KONUYLA İLGİLİ VE MÜRADİFİ AYETLER

Bu hakikati ders veren ve “O’nun âyetlerindendir” fermanıyla başlayan ayetlerden bazıları şunlardır:
> Rûm Suresi, 20. Ayet: “Sizi topraktan yaratması, O’nun (varlığının ve kudretinin) delillerindendir. Sonra bir de gördünüz ki siz beşer olmuş (çoğalıp) yayılıyorsunuz.”

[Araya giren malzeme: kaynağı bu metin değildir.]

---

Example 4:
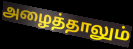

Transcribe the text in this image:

அழைத்தாலும்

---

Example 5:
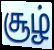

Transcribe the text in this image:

சூழ்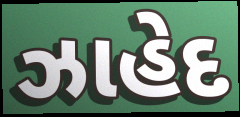
ઝાહેદ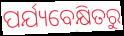
ପର୍ଯ୍ୟବେକ୍ଷିତରୁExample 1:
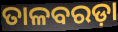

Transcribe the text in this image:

ତାଳବରଡ଼ା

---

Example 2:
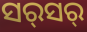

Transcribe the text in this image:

ସର୍‍ସର୍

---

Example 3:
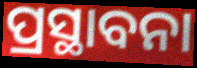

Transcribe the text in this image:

ପ୍ରସ୍ଥାବନା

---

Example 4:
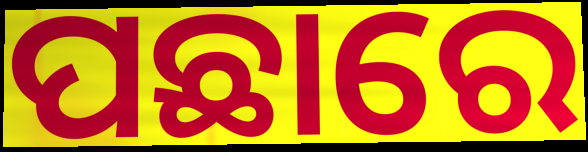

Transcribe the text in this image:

> Rûm Suresi, 21. Ayet: “Kendileri ile huzur bulasınız diye sizin için türünüzden eşler yaratması ve aranızda bir sevgi ve merhamet var etmesi de O’nun (varlığının ve kudretinin) delillerindendir. Şüphesiz bunda düşünen bir toplum için elbette ibretler vardır.”

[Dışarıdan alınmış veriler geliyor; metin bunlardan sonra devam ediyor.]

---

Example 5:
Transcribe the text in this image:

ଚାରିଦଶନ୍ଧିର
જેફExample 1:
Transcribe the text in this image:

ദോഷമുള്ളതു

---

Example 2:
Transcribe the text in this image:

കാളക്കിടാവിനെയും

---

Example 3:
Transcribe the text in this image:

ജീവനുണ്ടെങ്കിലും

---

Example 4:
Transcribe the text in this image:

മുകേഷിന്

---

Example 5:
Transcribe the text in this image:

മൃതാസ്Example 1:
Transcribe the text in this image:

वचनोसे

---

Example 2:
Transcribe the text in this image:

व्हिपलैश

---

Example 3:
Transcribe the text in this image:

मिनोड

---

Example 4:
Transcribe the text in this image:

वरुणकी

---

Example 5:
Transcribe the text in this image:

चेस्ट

> Rûm Suresi, 22. Ayet: “Göklerin ve yerin yaratılması, dillerinizin ve renklerinizin farklı olması da O’nun (varlığının ve kudretinin) delillerindendir. Şüphesiz bunda bilenler için elbette ibretler vardır.”
> Fussilet Suresi, 53. Ayet: “Varlığımızın delillerini, (kâinattaki) uçsuz bucaksız ufuklarda da kendi nefislerinde de onlara göstereceğiz ki, o Kur’an’ın gerçek olduğu onlara iyice belli olsun. Rabbinin, her şeye şâhit olması yetmez mi?”
> Hac Suresi, 46. Ayet: “Yeryüzünde gezip dolaşmadılar mı ki, düşünecek kalpleri, işitecek kulakları olsun? (Dolaştılar, ama ibret almadılar). Çünkü gerçekte gözler kör olmaz; fakat göğüslerdeki kalpler kör olur.”
> Câsiye Suresi, 3-4. Ayetler: “Şüphesiz göklerde ve yerde müminler için birçok âyetler vardır. Sizin yaratılışınızda ve (Allah’ın) yeryüzünde yaydığı canlılarda, kesin olarak inanan bir toplum için ibret verici işaretler vardır.”